Da gebe ich das Kompliment gerne auch weiter an Campax. Das war eine super Zusammenarbeit. Der Nationalrat hat es ja auch angenommen.
Ja genau! Ich fand die Kampagne super gemacht, sie war mit der Motion und der dazugehörigen Petition gut orchestriert.
Und dann wurde die Vorlage vom Ständerat abgelehnt. Leider klappt nicht alles, was sich die Bewegungen vornehmen. Wie motivierst du dich?
Verschiedenes: Zum einen finde ich es mega beeindruckend, dass es so viele verschiedene Aktivist:innen gibt. Der gemeinsame Einsatz in verschiedenen sozialen Bewegungen finde ich motivierend. Man kann sich auch an kleinen Schritten freuen. Zum Beispiel, wenn ein Postulat weiterkommt. Auch im Kleinen kann etwas für viele Menschen oder Tiere einen Unterschied machen. Etwa, dass es immer mehr Menschen gibt, die fleischlos leben. Zusammen können wir etwas erreichen. Ich habe auch viele tolle Menschen in meinem Umfeld, Freund:innen, die mich unterstützen, das ist sehr viel wert und motiviert extrem.
Tierliebe geht durch den Magen. Was kommt bei dir aktuell am liebsten auf den Teller?
Ich ernähre mich möglichst vegan. Und ich esse am liebsten saisonales Gemüse, möglichst Bio. So koche ich dann jeweils Gemüsepfannen, das ist das Feinste. Am liebsten mit etwas Sojasauce. Und ich finde es spannend zu sehen, was gerade Saison ist. Hm, Kohl, ja was mache ich mit dem (lacht)? Das wissen wir ja alle, die kein Fleisch essen: Vegetarisch ist wirklich einfach möglich, vegan mittlerweile auch. Das hat sich sehr verändert. Vor 16 Jahren, als ich vegi wurde, war es mega schwierig. Heute ist es einfacher und es macht auch Spass.
Letzte Frage: Stellen wir uns vor, du wirst gewählt! Was nimmst du am ersten Tag mit in den Nationalratssaal?
Motivation. Ganz viel Motivation. Meine Agenda und einen Vogel-Pin!
Danke für deine Zeit!
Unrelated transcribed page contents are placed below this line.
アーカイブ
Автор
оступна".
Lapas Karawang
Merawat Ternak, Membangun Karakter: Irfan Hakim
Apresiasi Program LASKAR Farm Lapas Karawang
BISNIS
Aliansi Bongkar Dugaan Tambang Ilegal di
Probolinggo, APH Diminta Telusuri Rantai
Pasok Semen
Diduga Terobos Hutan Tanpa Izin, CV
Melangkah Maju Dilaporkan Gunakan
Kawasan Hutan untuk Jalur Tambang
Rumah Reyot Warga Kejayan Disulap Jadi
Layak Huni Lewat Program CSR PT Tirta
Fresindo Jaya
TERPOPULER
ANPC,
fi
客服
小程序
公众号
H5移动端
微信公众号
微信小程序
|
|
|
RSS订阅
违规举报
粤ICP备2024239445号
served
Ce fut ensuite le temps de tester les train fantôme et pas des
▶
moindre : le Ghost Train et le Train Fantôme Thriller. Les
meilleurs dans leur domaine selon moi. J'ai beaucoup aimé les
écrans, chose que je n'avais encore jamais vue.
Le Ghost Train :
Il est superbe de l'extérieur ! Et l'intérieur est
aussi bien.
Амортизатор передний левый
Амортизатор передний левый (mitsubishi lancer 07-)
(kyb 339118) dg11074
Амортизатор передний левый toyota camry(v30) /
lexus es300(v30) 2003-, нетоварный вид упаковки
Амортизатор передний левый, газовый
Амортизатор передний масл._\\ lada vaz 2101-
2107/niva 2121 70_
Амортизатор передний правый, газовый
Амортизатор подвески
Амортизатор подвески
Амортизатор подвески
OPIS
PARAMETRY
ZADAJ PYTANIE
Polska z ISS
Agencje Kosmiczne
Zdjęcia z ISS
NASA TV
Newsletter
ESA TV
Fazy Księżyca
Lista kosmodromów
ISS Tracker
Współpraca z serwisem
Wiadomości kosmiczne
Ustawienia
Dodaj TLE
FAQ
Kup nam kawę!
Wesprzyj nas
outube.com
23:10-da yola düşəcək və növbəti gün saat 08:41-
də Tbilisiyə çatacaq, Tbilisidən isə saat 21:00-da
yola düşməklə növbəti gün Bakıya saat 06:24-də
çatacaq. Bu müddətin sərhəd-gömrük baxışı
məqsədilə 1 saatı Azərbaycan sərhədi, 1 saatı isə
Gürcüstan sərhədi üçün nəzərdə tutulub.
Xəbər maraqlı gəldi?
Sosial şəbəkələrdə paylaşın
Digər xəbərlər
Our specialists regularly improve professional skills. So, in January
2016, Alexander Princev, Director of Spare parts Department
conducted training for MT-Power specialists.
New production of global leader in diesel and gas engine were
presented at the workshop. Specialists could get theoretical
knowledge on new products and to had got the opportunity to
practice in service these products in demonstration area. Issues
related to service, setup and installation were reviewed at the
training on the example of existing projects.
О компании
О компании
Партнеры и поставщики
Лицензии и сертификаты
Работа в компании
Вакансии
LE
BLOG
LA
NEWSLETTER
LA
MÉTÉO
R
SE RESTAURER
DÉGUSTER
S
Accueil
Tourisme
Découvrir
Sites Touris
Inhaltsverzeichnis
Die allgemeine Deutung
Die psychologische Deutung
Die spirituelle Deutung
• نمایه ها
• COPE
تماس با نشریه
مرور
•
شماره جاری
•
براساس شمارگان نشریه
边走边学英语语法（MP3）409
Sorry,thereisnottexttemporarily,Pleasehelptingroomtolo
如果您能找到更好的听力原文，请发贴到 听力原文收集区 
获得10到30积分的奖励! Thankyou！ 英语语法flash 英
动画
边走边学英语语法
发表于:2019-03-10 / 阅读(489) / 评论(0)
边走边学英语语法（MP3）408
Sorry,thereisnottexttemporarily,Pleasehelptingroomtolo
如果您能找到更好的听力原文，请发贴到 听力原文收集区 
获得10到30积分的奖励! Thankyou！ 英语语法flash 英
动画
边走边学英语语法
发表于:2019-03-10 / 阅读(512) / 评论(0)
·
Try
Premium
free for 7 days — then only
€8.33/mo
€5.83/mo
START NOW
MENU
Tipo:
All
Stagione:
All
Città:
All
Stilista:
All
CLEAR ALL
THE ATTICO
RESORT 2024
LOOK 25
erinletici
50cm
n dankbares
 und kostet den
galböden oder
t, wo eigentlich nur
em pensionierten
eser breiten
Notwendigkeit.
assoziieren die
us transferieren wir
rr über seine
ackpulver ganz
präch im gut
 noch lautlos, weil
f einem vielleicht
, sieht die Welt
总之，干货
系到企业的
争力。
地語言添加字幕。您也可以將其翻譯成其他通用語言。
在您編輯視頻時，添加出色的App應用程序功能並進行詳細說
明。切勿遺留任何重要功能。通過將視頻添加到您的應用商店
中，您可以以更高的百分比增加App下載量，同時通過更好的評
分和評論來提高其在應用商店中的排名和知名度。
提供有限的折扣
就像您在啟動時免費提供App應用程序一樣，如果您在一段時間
Wir drücken dir die Daumen.
Anna-Béatrice Schmaltz ist im Kanton Zürich auf Liste 3, Platz 6. Neben ihr kandidieren noch andere tierfreundliche Politiker:innen in Zürich und wir empfehlen Meret Schneider (bisher, Liste 3 Platz 5) dringend zur Wiederwahl. Tierfreundliche Kandidat:innen in deinem Kanton findest du auf der neuen Plattform TierPolitik Schweiz. Die Nominierten sind ab dem 9. Oktober auf der Plattform einsehbar.